I just read the post on the Skype weblog entitled What happened on August 16 about the cause of their outage which states

On Thursday, 16th August 2007, the Skype peer-to-peer network became unstable and suffered a critical disruption. The disruption was triggered by a massive restart of our users’ computers across the globe within a very short time frame as they re-booted after receiving a routine set of patches through Windows Update.

The high number of restarts affected Skype’s network resources. This caused a flood of log-in requests, which, combined with the lack of peer-to-peer network resources, prompted a chain reaction that had a critical impact.

Normally Skype’s peer-to-peer network has an inbuilt ability to self-heal, however, this event revealed a previously unseen software bug within the network resource allocation algorithm which prevented the self-healing function from working quickly.

This problem affects all networks that handle massive numbers of concurrent user connections whether they are peer-to-peer or centralized. When you deal with tens of millions of users logged in concurrently and something causes a huge chunk of them to log-in at once (e.g. after an outage or a synchronized computer reboot due to operating system patches) then your system will be flooded with log-in requests. All the major IM networks (including Windows Live) have all sorts of safeguards in place within the system to prevent this from taking down their networks although how many short outages are due to this specific issue is anybody’s guess.

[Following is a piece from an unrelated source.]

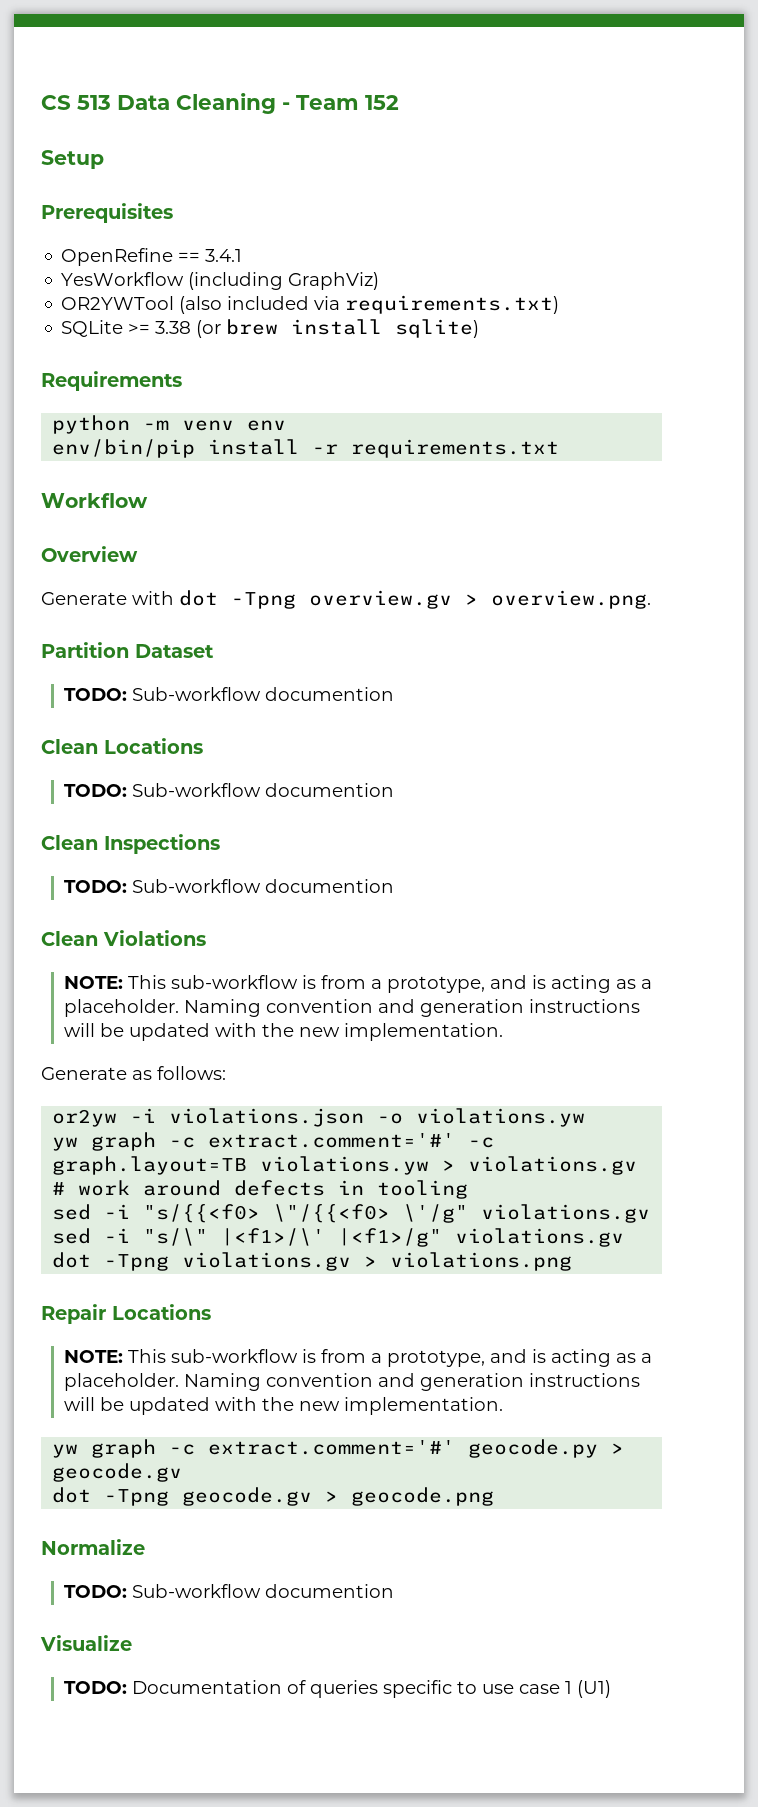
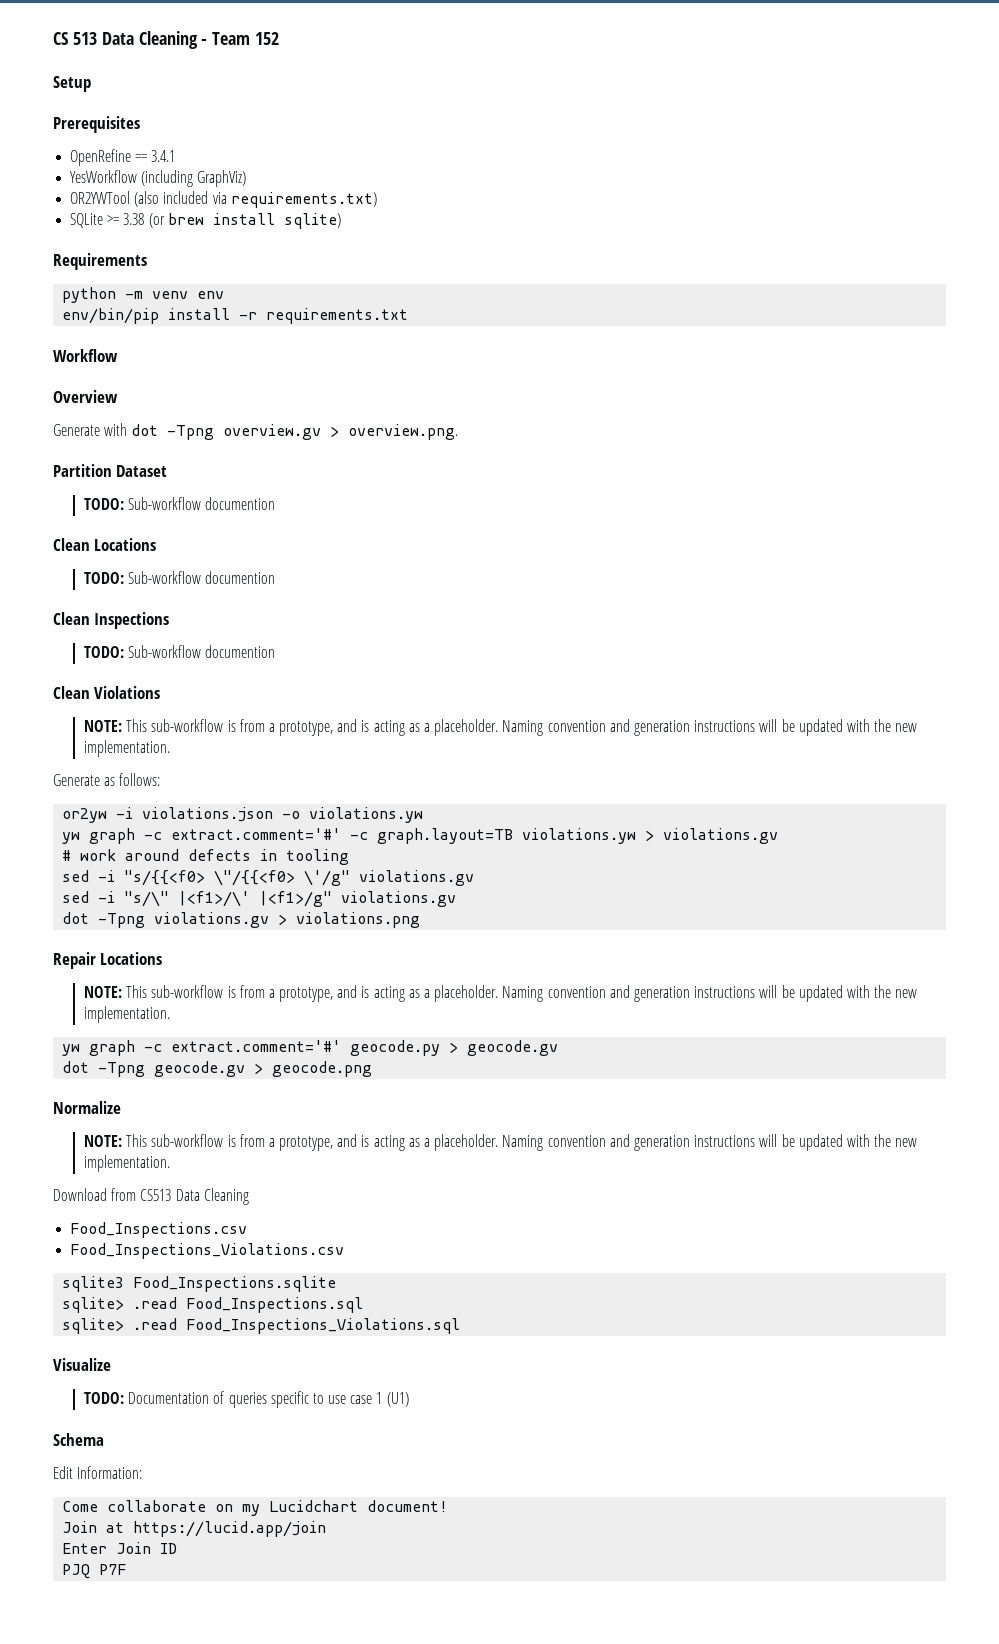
[63,1584,394,1598] TODO: Sub-workflow documention -> [83,1134,918,1151] [83,1155,170,1172] [53,1188,249,1205] [70,1222,248,1238] [70,1243,345,1259] [62,1276,337,1292] [62,1297,364,1313] [62,1318,461,1334] NOTE: This sub-workflow is from a prototype, and is acting as a placeholder. Naming convention and generation instructions will be updated with the new implementation. // Download from CS513 Data Cleaning // Food_Inspections.csv // Food_Inspections_Violations.csv // sqlite3 Food_Inspections.sqlite // sqlite> .read Food_Inspections.sql // sqlite> .read Food_Inspections_Violations.sql
(611, 1689) none -> [53,1433,104,1446] [53,1466,143,1479] [62,1500,449,1516] [62,1521,327,1537] [62,1542,178,1554] [62,1564,127,1579] // Schema // Edit Information: // Come collaborate on my Lucidchart document! // Join at https://lucid.app/join // Enter Join ID // PJQ P7F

However Skype has an additional problem when such events happen due to it’s peer-to-peer model which is described in the blog post All Peer-to-Peer Models Are NOT Created Equal -- Skype's Outage Does Not Impugn All Peer-to-Peer Models 

According to Aron, like its predecessor Kazaa, Skype uses a different type of Peer-To-Peer network than most companies. Skype uses a system called SuperNodes. A SuperNode Peer-to-Peer system is one in which you rely on your customers rather than your own servers to handle the majority of your traffic. SuperNodes are just normal computers which get promoted by the Skype software to serve as the traffic cops for their entire network. In theory this is a good idea, but the problem happens if your network starts to destabilize. Skype, as a company, has no physical or programmatic control over the most vital piece of its product. Skype instead is at the mercy of and vulnerable to the people who unknowingly run the SuperNodes.

This of course exposes vulnerabilities to any business based on such a system -- systems that, in effect, are not within the company's control.

According to Aron, another flaw with SuperNode models concerns system recovery after a crash. Because Skype lost its SuperNodes in the initial crash, its network can only recover as fast as new SuperNodes can be identified.

This design leads to a virtuous cycle when it comes to recovering from an outage. With most of the computers on the network being rebooted, they lost a bunch of SuperNodes and so when the computers came back online they flooded the remaining SuperNodes which in turn went down and so on…

All of this is pretty understandable. What I don’t understand is why this problem is just surfacing. After all, this isn’t the first patch Tuesday. Was the bug in their network resource allocation process introduced in a recent version of Skype? Has the service been straining for months and last week was just the tipping point? Is this only half the story and there is more they aren’t telling us?


Now playing: Shop Boyz - Party Like A Rockstar (remix) (feat. Lil' Wayne, Jim Jones & Chamillionaire)